Et dans l’instant l’étrange conversation reprend. La créature sylvestre
semble refuser d’obtempérer, mais le vieil homme se fait de plus en plus
pressant et bientôt, visiblement, elle cède. Nelson. tout hébété semble redevenir lui-même
tandis que la belle, visiblement courroucée, remonte dans son foyer. Tandis que
Tuskan résume sommairement la situation à son comparse, Nelson, dénie en
bloc, commence à tenter d’emboîter le pas à sa geôlière et jure qu’ils s’aiment d'un amour sincère et profond sous l'œil moqueur de l'assemblée.
« Descend de là gros balourd, elle va te prendre de nouveau dans ses
filets !
- Jaloux, tu ne nous empêcheras pas de vivre notre amour.
- Par les dieux, m’étonne qu’elle t’ait choisi. Ensorceler un écervelé,
c’est du cousu main. Descends p…
- Jamais, je la rejoins pour toujours ! ».
Le jeune homme a juste le temps d’accéder à une vaste plateforme en bois
qui abrite tout un mobilier que tonne la voix de l’ermite.
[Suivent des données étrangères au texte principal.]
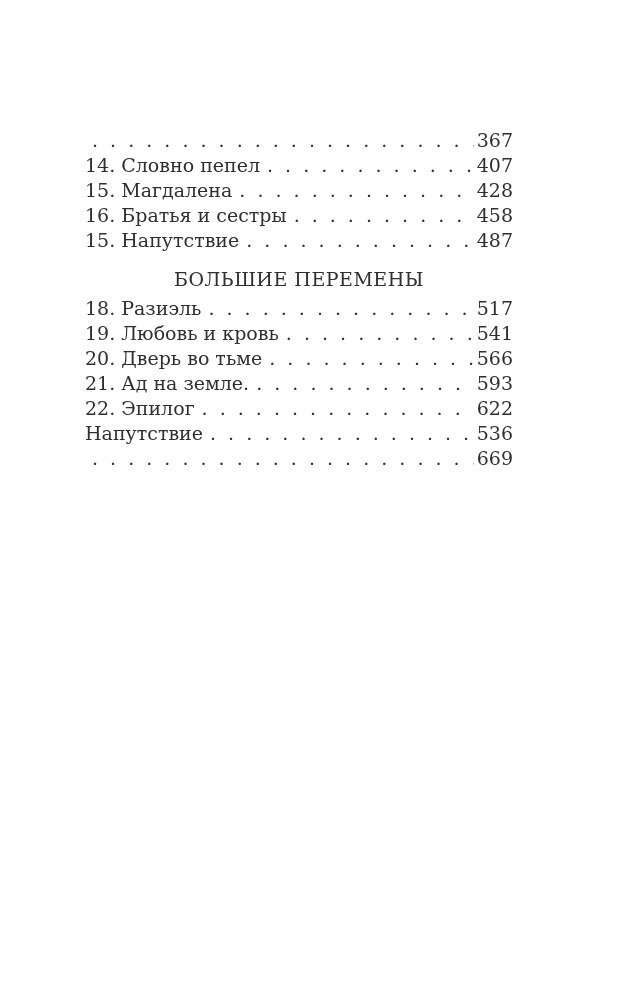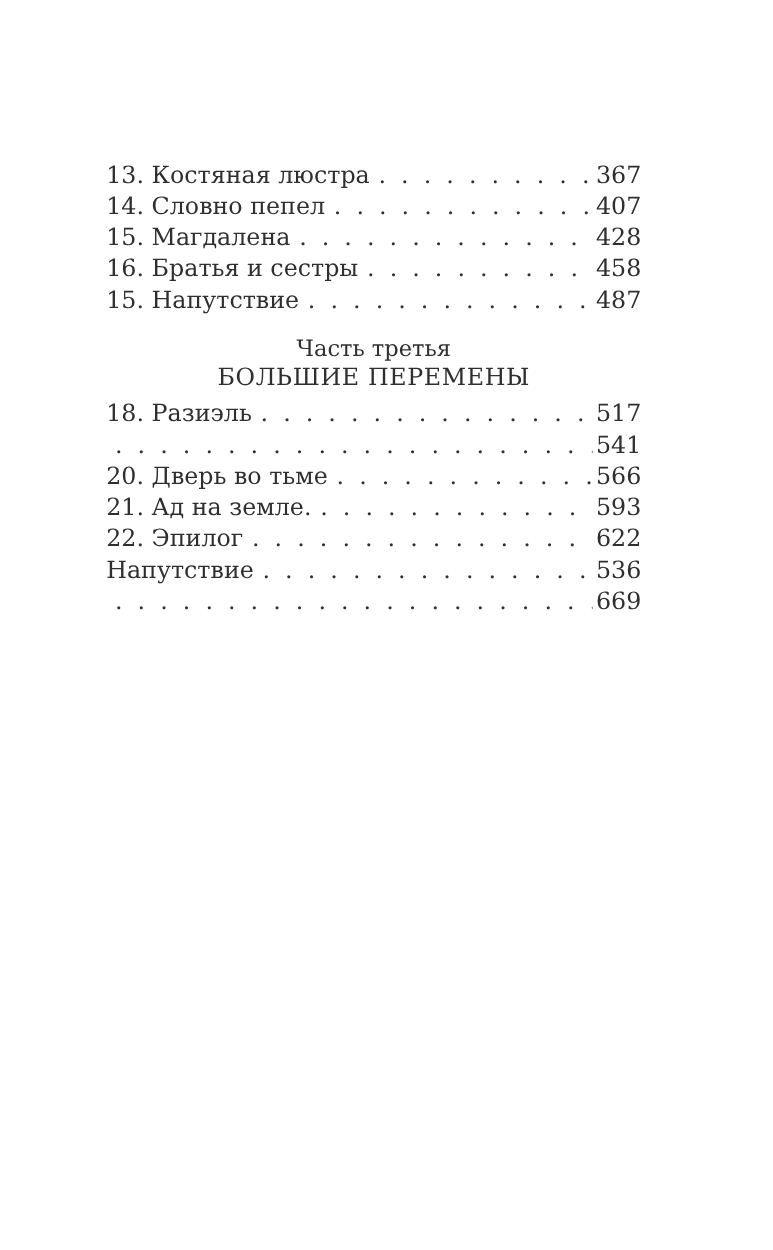--- a/index.html
+++ b/index.html
@@ -63,21 +63,20 @@
     line-height: 23px;
     letter-spacing: 0.5px;
   }
 </style>
 </head>
 <body>
 
 <div class="toc">
 
   <div class="toc-row">
-    <span class="toc-label">13. Костяная люстра</span>
     <span class="toc-dots"></span>
     <span class="toc-page">367</span>
   </div>
   <div class="toc-row">
     <span class="toc-label">14. Словно пепел</span>
     <span class="toc-dots"></span>
     <span class="toc-page">407</span>
   </div>
   <div class="toc-row">
     <span class="toc-label">15. Магдалена</span>
@@ -89,30 +88,30 @@
     <span class="toc-dots"></span>
     <span class="toc-page">458</span>
   </div>
   <div class="toc-row">
     <span class="toc-label">15. Напутствие</span>
     <span class="toc-dots"></span>
     <span class="toc-page">487</span>
   </div>
 
   <div class="part-heading">
-    <span class="part-line1">Часть третья</span>
     <span class="part-line2">БОЛЬШИЕ ПЕРЕМЕНЫ</span>
   </div>
 
   <div class="toc-row">
     <span class="toc-label">18. Разиэль</span>
     <span class="toc-dots"></span>
     <span class="toc-page">517</span>
   </div>
   <div class="toc-row">
+    <span class="toc-label">19. Любовь и кровь</span>
     <span class="toc-dots"></span>
     <span class="toc-page">541</span>
   </div>
   <div class="toc-row">
     <span class="toc-label">20. Дверь во тьме</span>
     <span class="toc-dots"></span>
     <span class="toc-page">566</span>
   </div>
   <div class="toc-row">
     <span class="toc-label">21. Ад на земле.</span>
« Cette fois ça suffit, mon garçon. Rejoins-nous immédiatement ou, si je monte
te chercher, tu feras moins le fier ».
Pour le plus grand étonnement de ses amis, la menace porte ses fruits, et
un Nelson un peu penaud repose pied sur le plancher des vaches.
« Allons,
ne nous attardons pas plus longtemps. Qui sait, les kobolds pourraient revenir
en nombre, ou pire, elle pourrait réviser ces plans. Aidez-moi à porter mon bon
Wicky et filons jusqu’à ma chaumine. Vous m’expliquerez en route ce que,
Sylvanus vous garde, vous fichez aussi loin dans ces bois. J'ai aussi des choses à vous dire».